The Effectiveness of Analogy

In explaining the way Christians see good, Lewis offers a vivid analogy: “… the Christian thinks any good he does comes from the Christ-life within him. He does not think God will love us because we are good, but that God will make us good because He loves us; just as the roof of a greenhouse does not attract the sun because it is bright, but becomes bright because the sun shines on it.”

Such analogies appear throughout Mere Christianity. Why are they so effective in making complex ideas accessible? In what ways does this particular analogy reinforce and clarify the statement that precedes it?

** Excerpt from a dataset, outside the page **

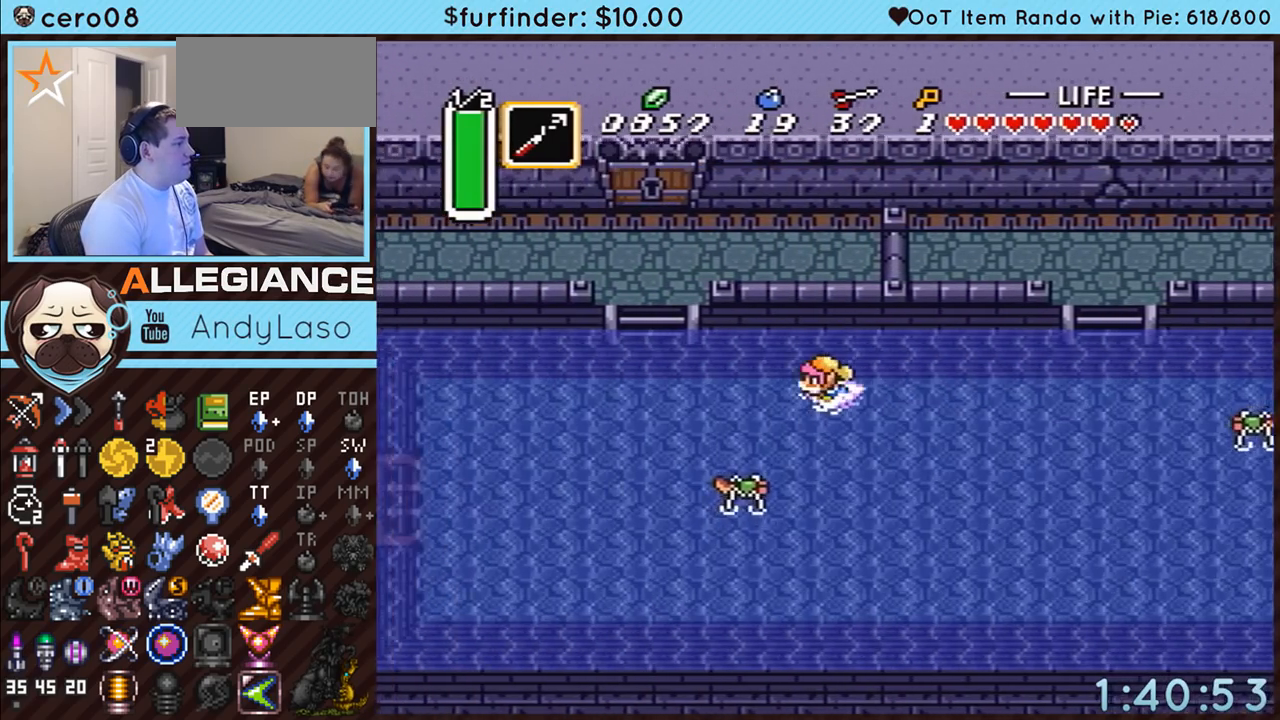
{"buttons": ["DPAD_UP"], "events": [[50, "B", "up"], [83, "A", "up"], [200, "DPAD_UP", "down"], [450, "DPAD_LEFT", "up"]]}
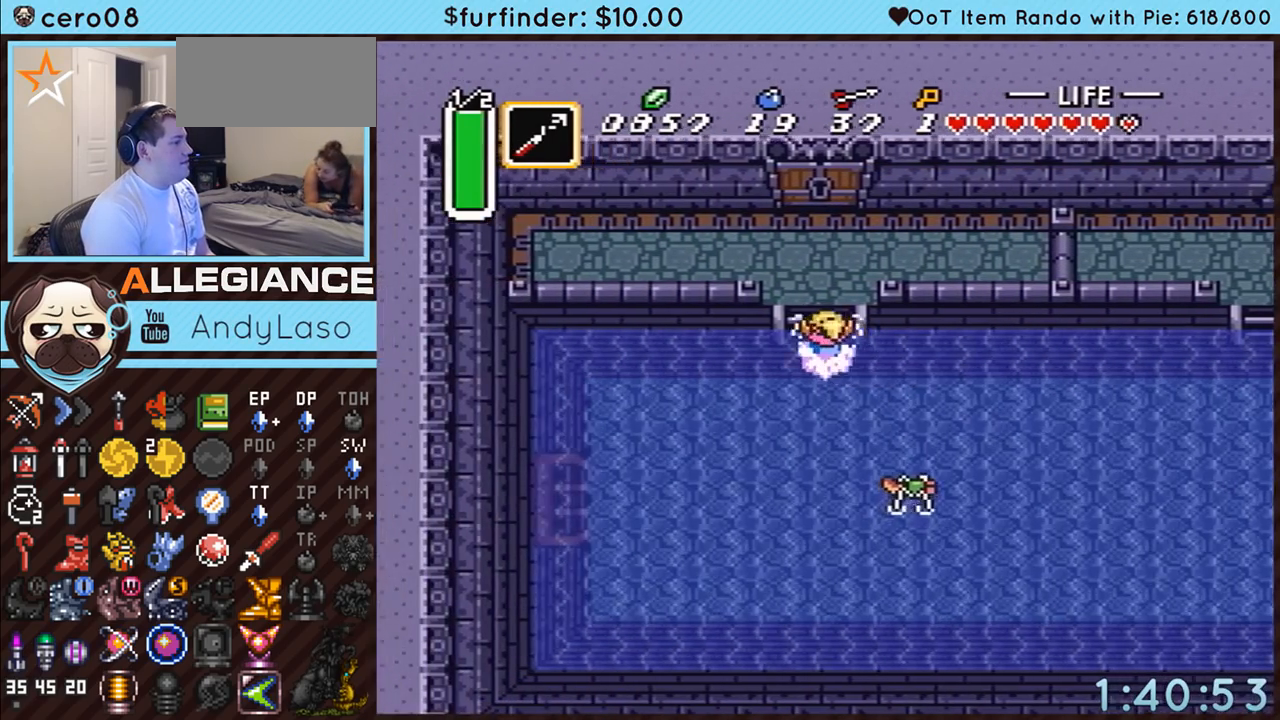
{"buttons": ["DPAD_UP"], "events": [[17, "A", "down"], [17, "B", "down"], [250, "A", "up"], [250, "B", "up"]]}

This question goes right to the heart, not just of Lewis’s own method as a writer, but to the heart of the gospel itself!

Let me explain. Analogies make complex or abstract ideas concrete and accessible by embodying their truth in a particular image. But the particular image has to be fit to receive and adequately embody that particular truth. It’s a gift, an act of intuitive imagination, to find the right image for the right truth, and when we do find it, we often find it so rich that it has more to give than we first imagined, it embodies more than we first thought of. Take this very analogy from Mere Christianity. It immediately makes the point clear that it is God’s goodness pouring onto us that allows us sometimes to shine with his reflected light, not that we shine with goodness in order to attract him.

It tells us so much more. The image of the sun, endlessly giving light and warmth and generative power, tells us so much about God’s goodness, and the image of both the glass and the greenhouse are just as rich, with their suggestion that we both reflect and absorb God’s goodness and that in doing so we make possible the growth of those gospel seeds he has sown within us. All that is implicit in the image Lewis has chosen, and is working deep within us as we read it even though in this place he only makes one of those meanings explicit.

Why is imaginative analogy so rich and why is Lewis so confident in using it? Firstly this way of explaining things is deeply rooted in Scripture and is the very method that Jesus himself uses in his teaching. Jesus himself used both elements of the analogy Lewis uses; the image of light and, implicitly, the growth of the seed.

There is something deeper still. If Jesus uses concrete images and pictures to embody His meaning, perhaps it is because He is Himself, embodied meaning! He is the Word made flesh! At the heart of the Gospel is the glorious truth that God did not stay remote, inaccessible, up in heaven, beyond all human thought and imagining, but he so loved the world that he came to be in it, not as an abstract concept but as a living person; the Word was made flesh so that we could ‘behold his glory’. In the incarnation God became concrete and accessible and so made it clear that we can grasp his truth in and through the images of the world he made.

Of course we must pass through and beyond these images to their maker, but the images of the world God himself has made can still be our guide. And if you think about it, it’s a remarkable fact that always and everywhere around us as we look out into nature we find that what we see; the rising and setting of the sun, the coming of spring after winter, the tree putting forth its leaf, the butterfly emerging from its chrysalis, all these images are not only scientific phenomena ‘out there’, but also a kind of poetry, infinitely suggestive of something going on ‘in here’. Now if, as atheists and materialists maintain, the universe is a cold indifferent process unwinding by blind laws to a final entropy and the human mind is just a brief accident thrown up by the process, then we would not expect to find any such correspondence or analogy.

The mere process of nature wouldn’t teach us anything or help us to think. But if, as Lewis believed, the whole Cosmos is made in and through the Logos, the mind and meaning of God, and our minds too are made in the image of that ‘Logos’, then of course we should expect to find constant analogies between the outer truths expressed in God’s creation and the inner truths taught by his Word. And when that Word became human like us, we should expect him to teach by analogy, to show us the true meaning of the light that shines in darkness and the seed that yields a hundred fold after it has been buried in the ground.

It’s not just that thinking with analogies helps us to understand the things of God, the very fact that we can think with analogies at all is part of the evidence that there is a God!

Lewis’s analogies work so well because they are found in and drawn from the mind of God expressed for all time in Jesus Christ.